## ASSIGNED TASK
What is needed is an exact repeat of the entries, with no pictures in it.
[[ EXCERPTED RECORDS open ]]
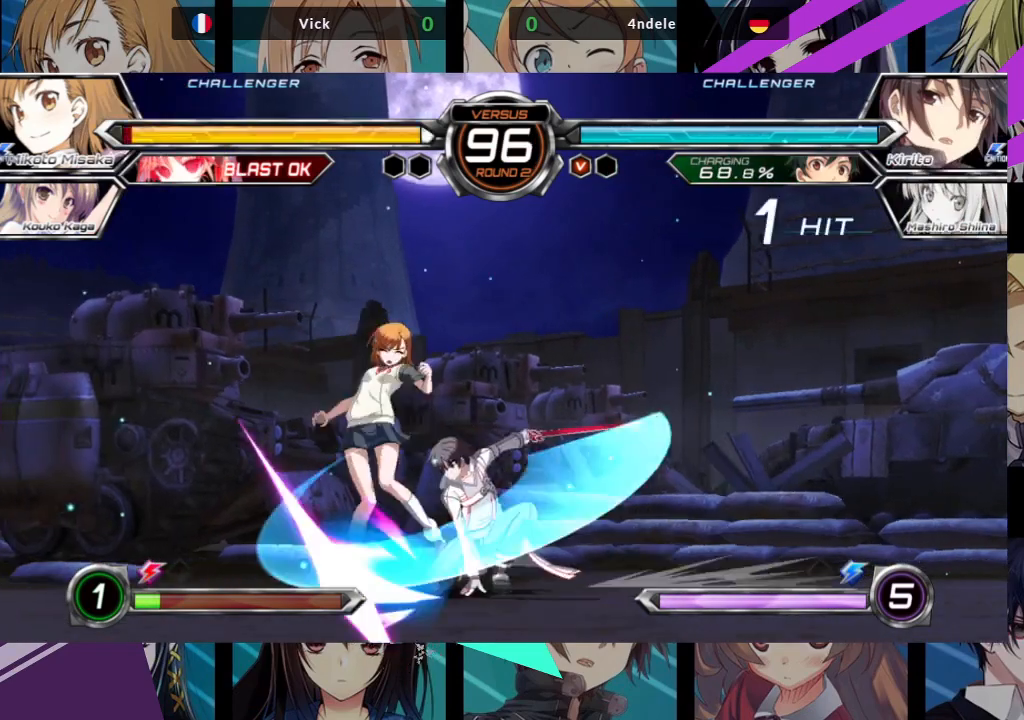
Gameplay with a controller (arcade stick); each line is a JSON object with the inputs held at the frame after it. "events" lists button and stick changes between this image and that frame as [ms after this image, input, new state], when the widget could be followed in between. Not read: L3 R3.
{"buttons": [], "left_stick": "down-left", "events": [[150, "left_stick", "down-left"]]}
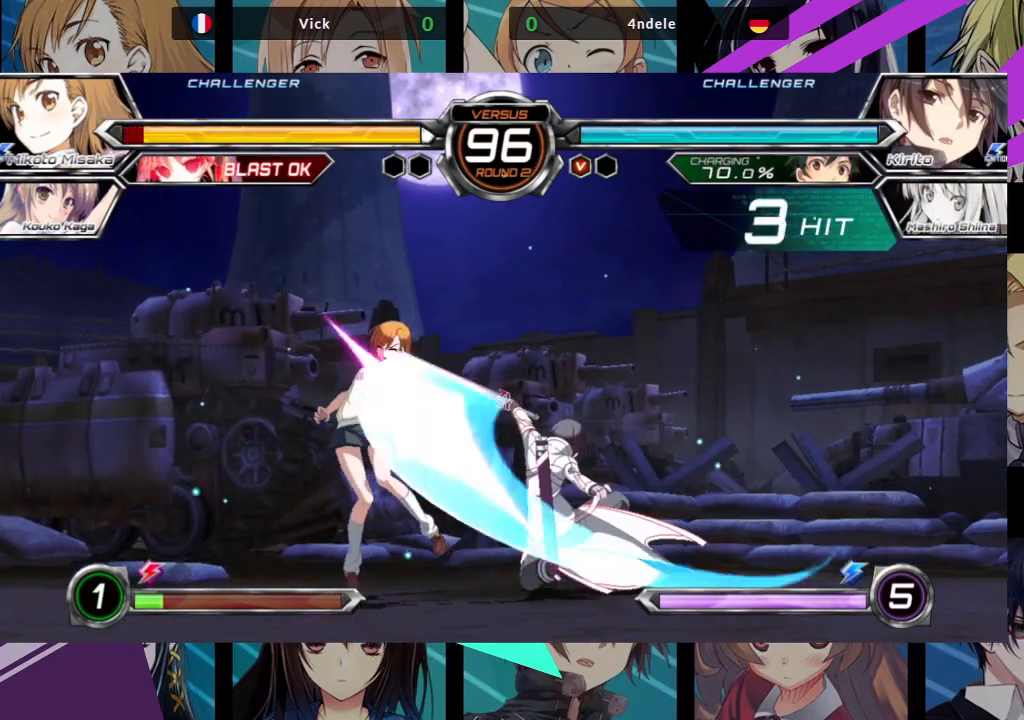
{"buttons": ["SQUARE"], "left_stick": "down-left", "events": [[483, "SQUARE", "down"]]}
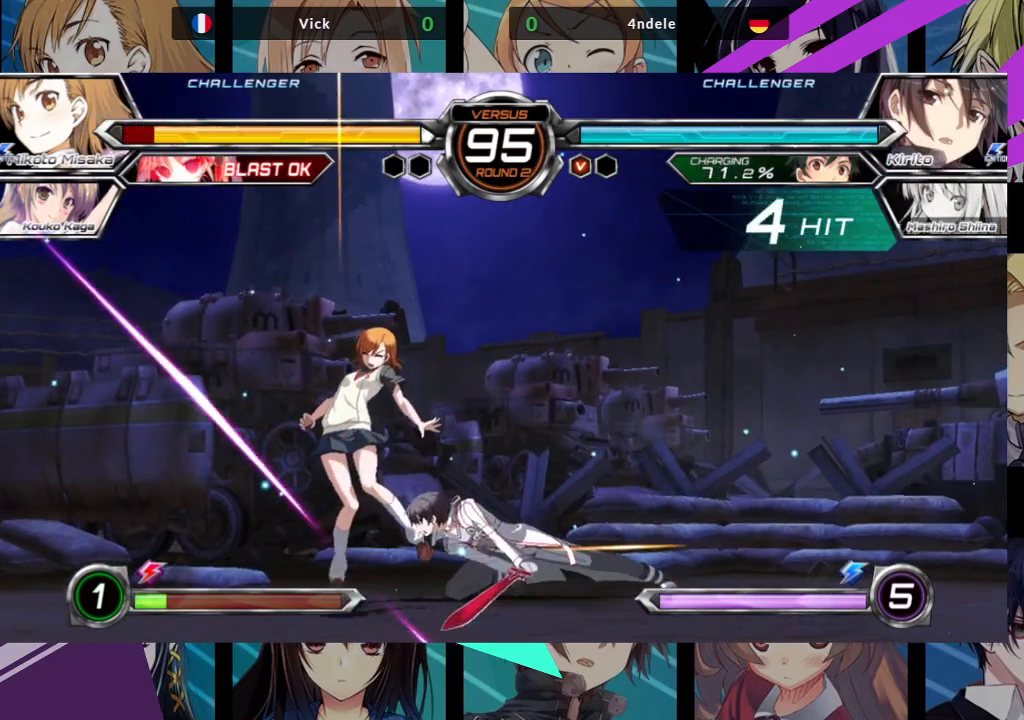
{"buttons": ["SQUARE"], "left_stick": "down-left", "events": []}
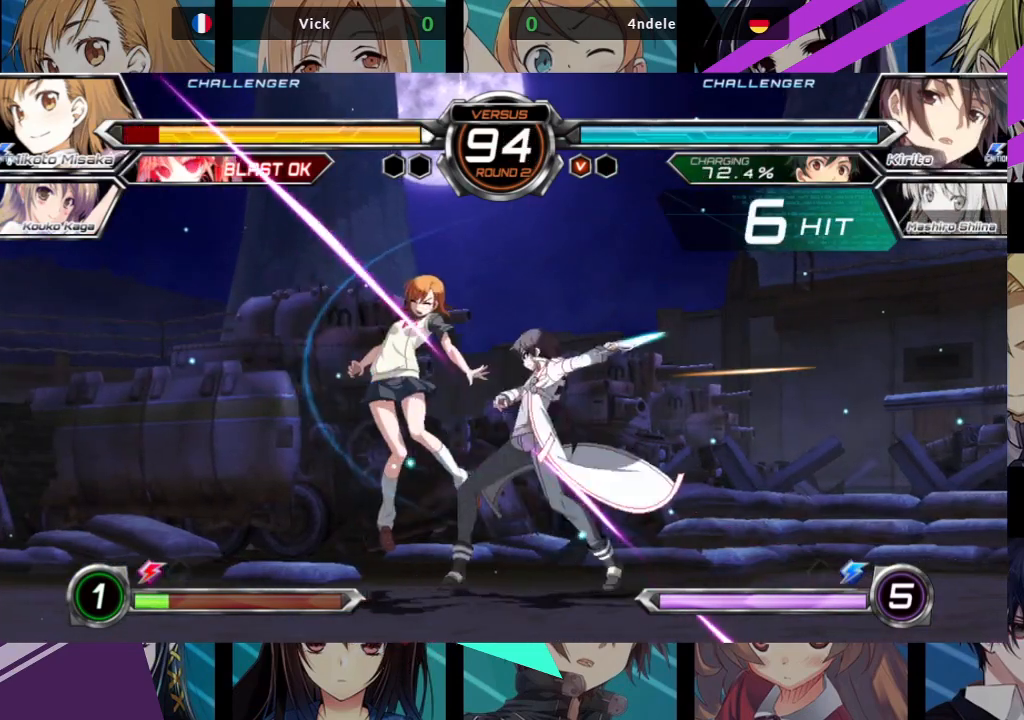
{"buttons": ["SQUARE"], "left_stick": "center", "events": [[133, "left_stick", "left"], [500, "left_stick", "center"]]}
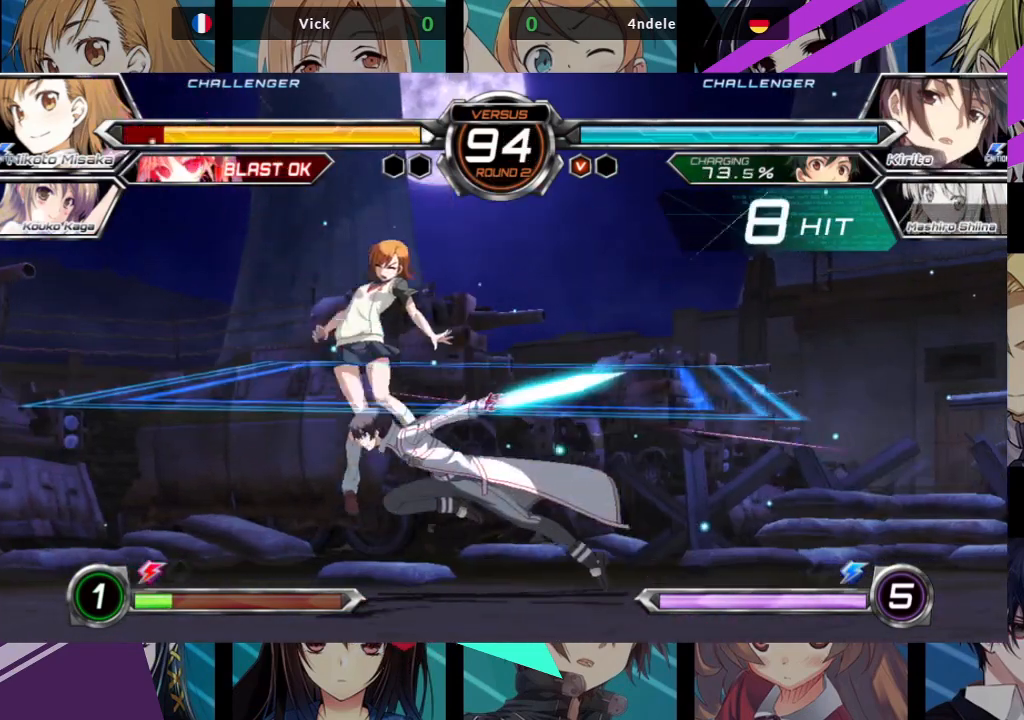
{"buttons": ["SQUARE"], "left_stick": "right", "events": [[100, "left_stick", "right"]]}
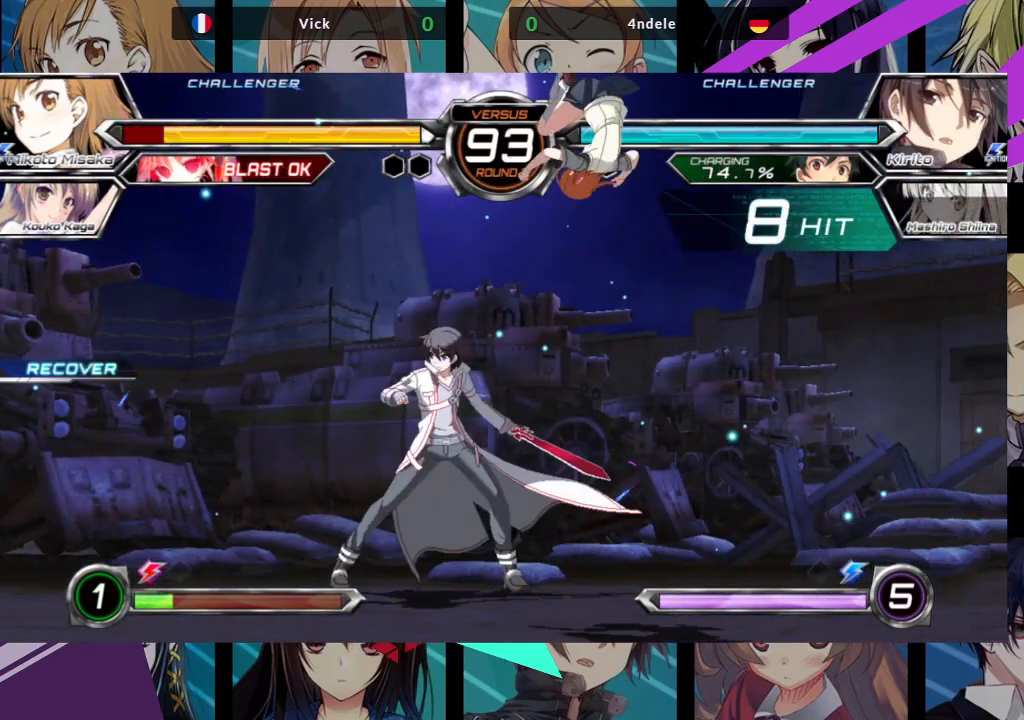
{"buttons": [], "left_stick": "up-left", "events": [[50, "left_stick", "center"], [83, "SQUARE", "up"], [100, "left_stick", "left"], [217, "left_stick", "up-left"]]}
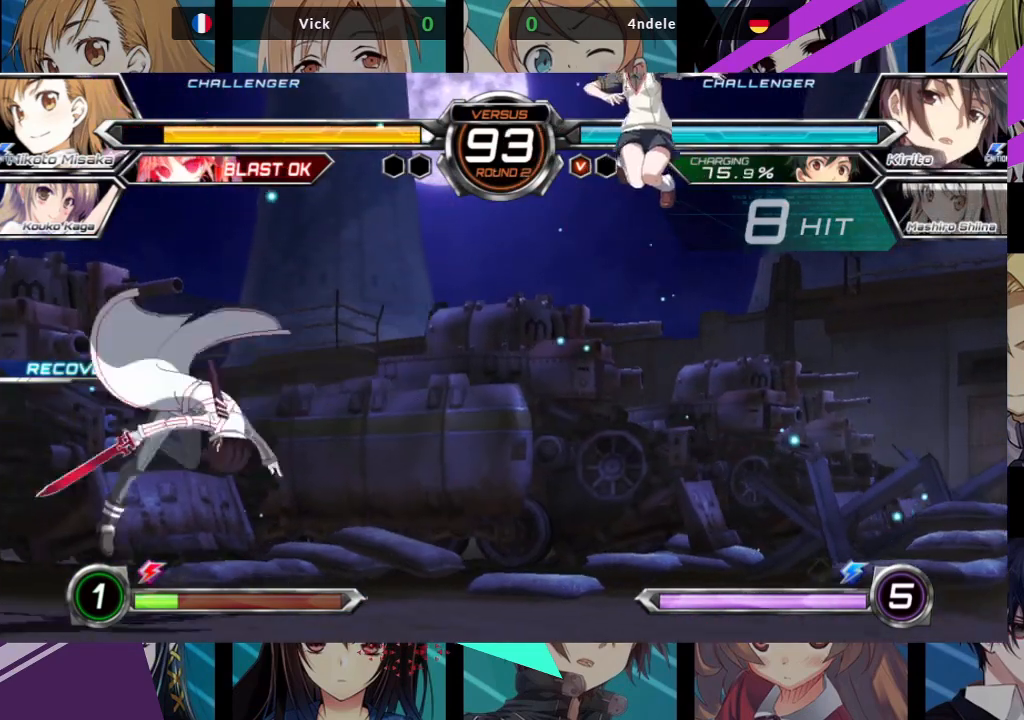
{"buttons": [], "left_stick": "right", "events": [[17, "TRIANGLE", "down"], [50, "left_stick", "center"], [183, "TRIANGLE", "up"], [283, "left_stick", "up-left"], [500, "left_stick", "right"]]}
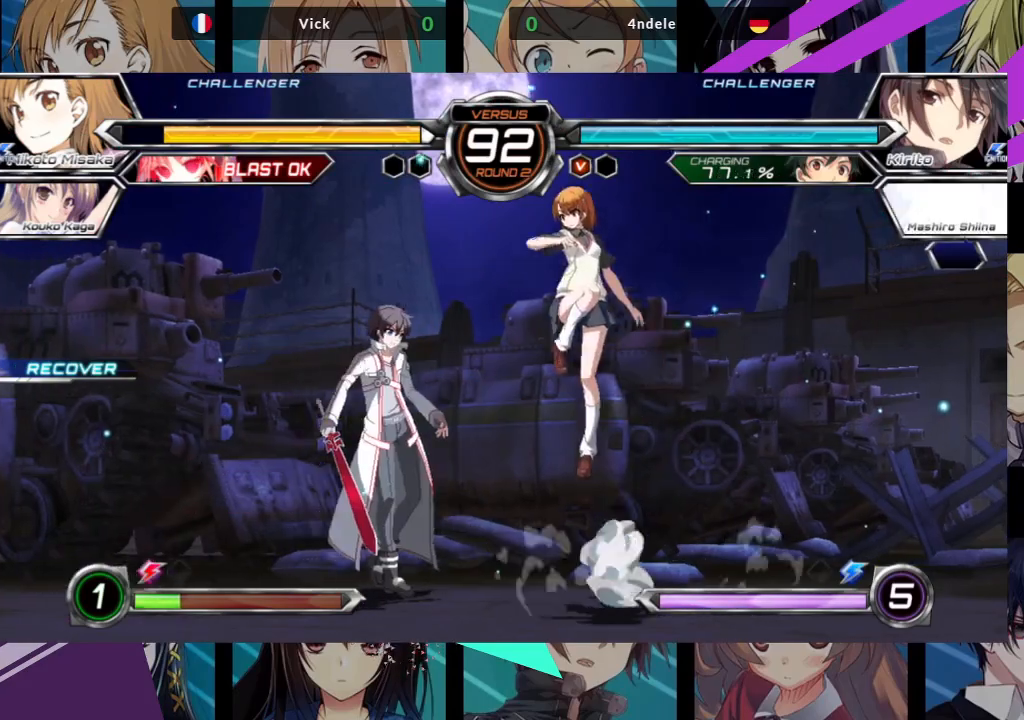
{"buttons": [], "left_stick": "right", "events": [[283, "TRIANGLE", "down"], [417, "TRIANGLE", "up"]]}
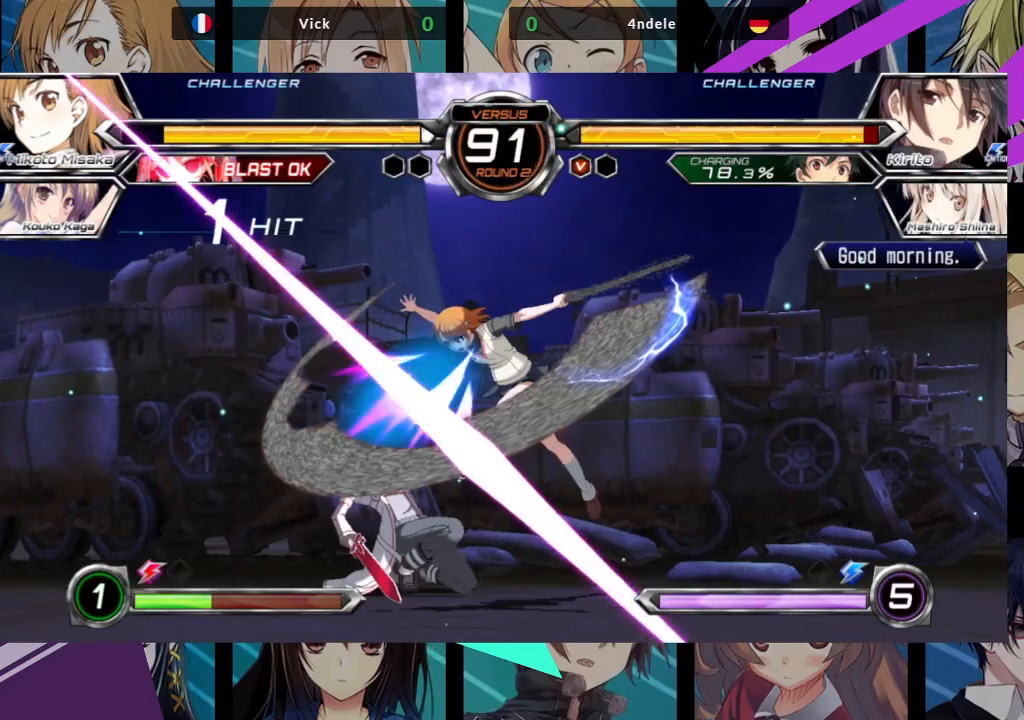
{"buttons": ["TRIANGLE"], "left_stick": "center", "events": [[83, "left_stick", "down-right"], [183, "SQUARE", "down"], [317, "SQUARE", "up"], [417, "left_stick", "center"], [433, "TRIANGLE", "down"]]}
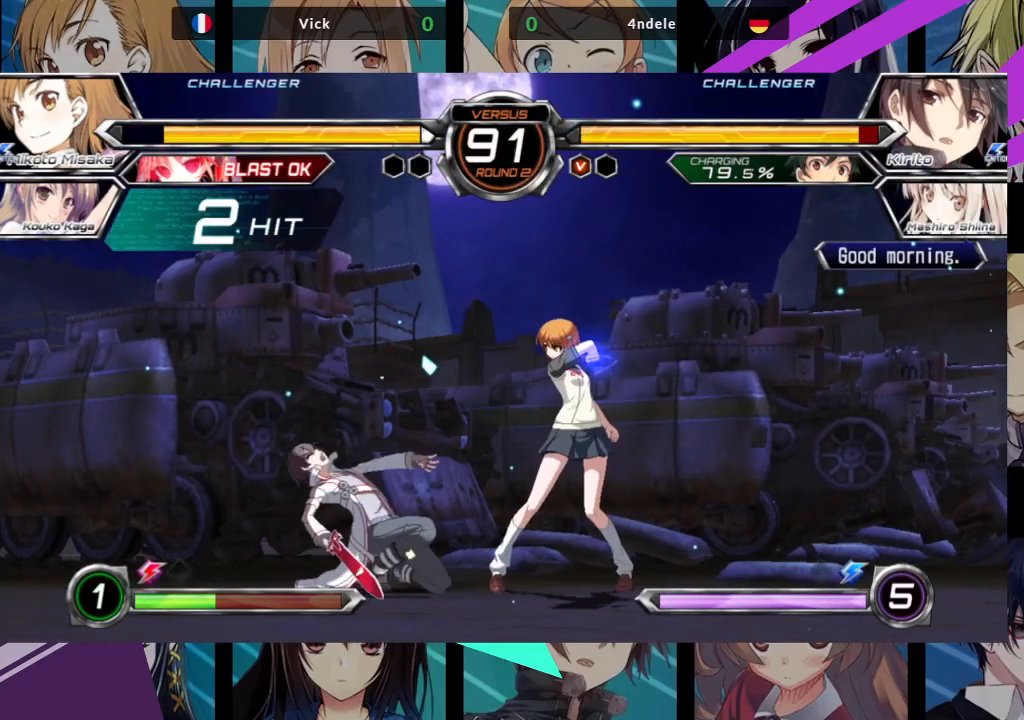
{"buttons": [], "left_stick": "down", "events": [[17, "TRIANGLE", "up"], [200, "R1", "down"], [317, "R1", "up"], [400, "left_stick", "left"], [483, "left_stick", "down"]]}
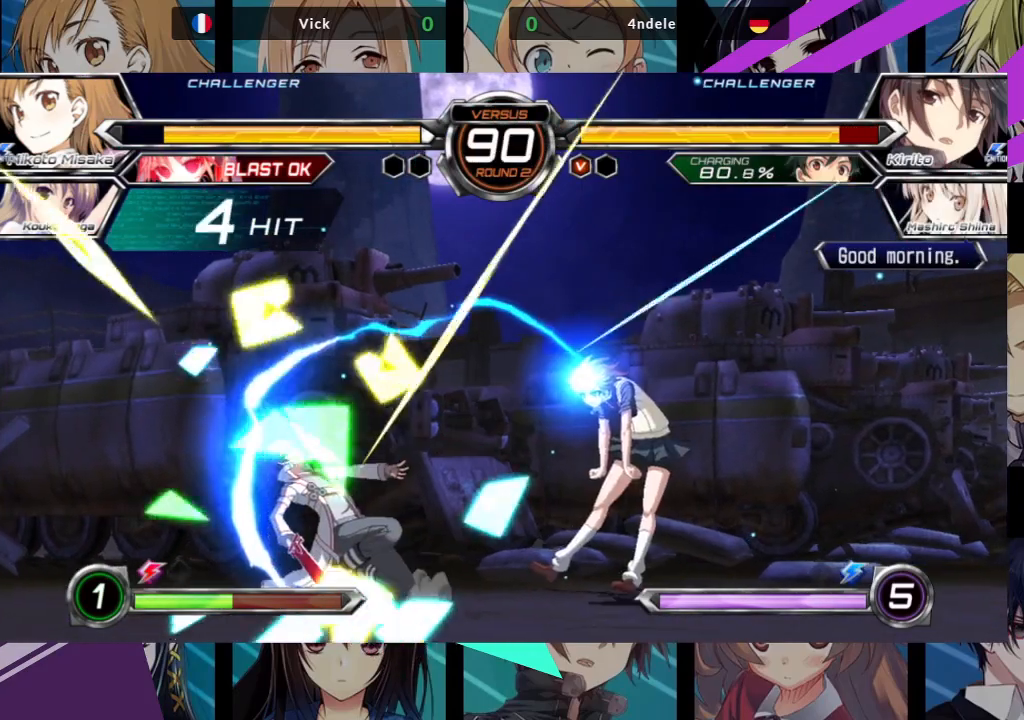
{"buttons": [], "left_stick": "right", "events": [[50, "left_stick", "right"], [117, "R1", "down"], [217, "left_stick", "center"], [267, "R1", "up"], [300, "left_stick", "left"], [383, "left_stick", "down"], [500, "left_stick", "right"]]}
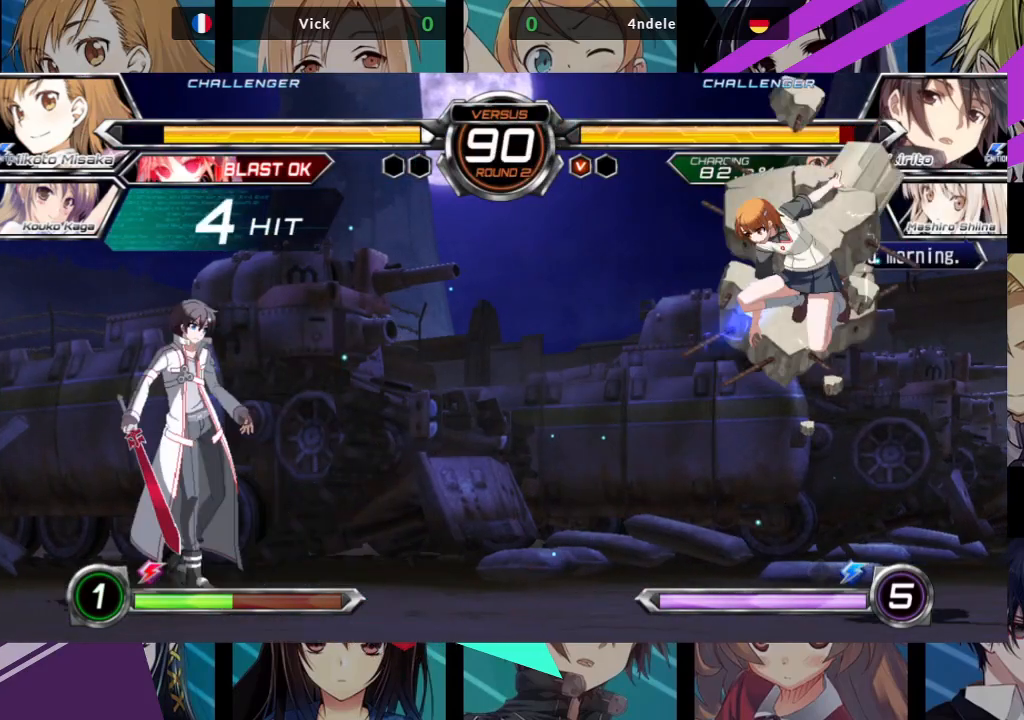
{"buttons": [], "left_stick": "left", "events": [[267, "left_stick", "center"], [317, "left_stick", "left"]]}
[[ EXCERPTED RECORDS closed ]]
## ANSWER BOX
Gameplay with a controller (arcade stick); each line is a JSON object with the inputs held at the frame after it. "events" lists button and stick changes between this image and that frame as [ms after this image, input, new state], when the widget could be followed in between. Not read: L3 R3.
{"buttons": [], "left_stick": "down-left", "events": [[150, "left_stick", "down-left"]]}
{"buttons": ["SQUARE"], "left_stick": "down-left", "events": [[483, "SQUARE", "down"]]}
{"buttons": ["SQUARE"], "left_stick": "down-left", "events": []}
{"buttons": ["SQUARE"], "left_stick": "center", "events": [[133, "left_stick", "left"], [500, "left_stick", "center"]]}
{"buttons": ["SQUARE"], "left_stick": "right", "events": [[100, "left_stick", "right"]]}
{"buttons": [], "left_stick": "up-left", "events": [[50, "left_stick", "center"], [83, "SQUARE", "up"], [100, "left_stick", "left"], [217, "left_stick", "up-left"]]}
{"buttons": [], "left_stick": "right", "events": [[17, "TRIANGLE", "down"], [50, "left_stick", "center"], [183, "TRIANGLE", "up"], [283, "left_stick", "up-left"], [500, "left_stick", "right"]]}
{"buttons": [], "left_stick": "right", "events": [[283, "TRIANGLE", "down"], [417, "TRIANGLE", "up"]]}
{"buttons": ["TRIANGLE"], "left_stick": "center", "events": [[83, "left_stick", "down-right"], [183, "SQUARE", "down"], [317, "SQUARE", "up"], [417, "left_stick", "center"], [433, "TRIANGLE", "down"]]}
{"buttons": [], "left_stick": "down", "events": [[17, "TRIANGLE", "up"], [200, "R1", "down"], [317, "R1", "up"], [400, "left_stick", "left"], [483, "left_stick", "down"]]}
{"buttons": [], "left_stick": "right", "events": [[50, "left_stick", "right"], [117, "R1", "down"], [217, "left_stick", "center"], [267, "R1", "up"], [300, "left_stick", "left"], [383, "left_stick", "down"], [500, "left_stick", "right"]]}
{"buttons": [], "left_stick": "left", "events": [[267, "left_stick", "center"], [317, "left_stick", "left"]]}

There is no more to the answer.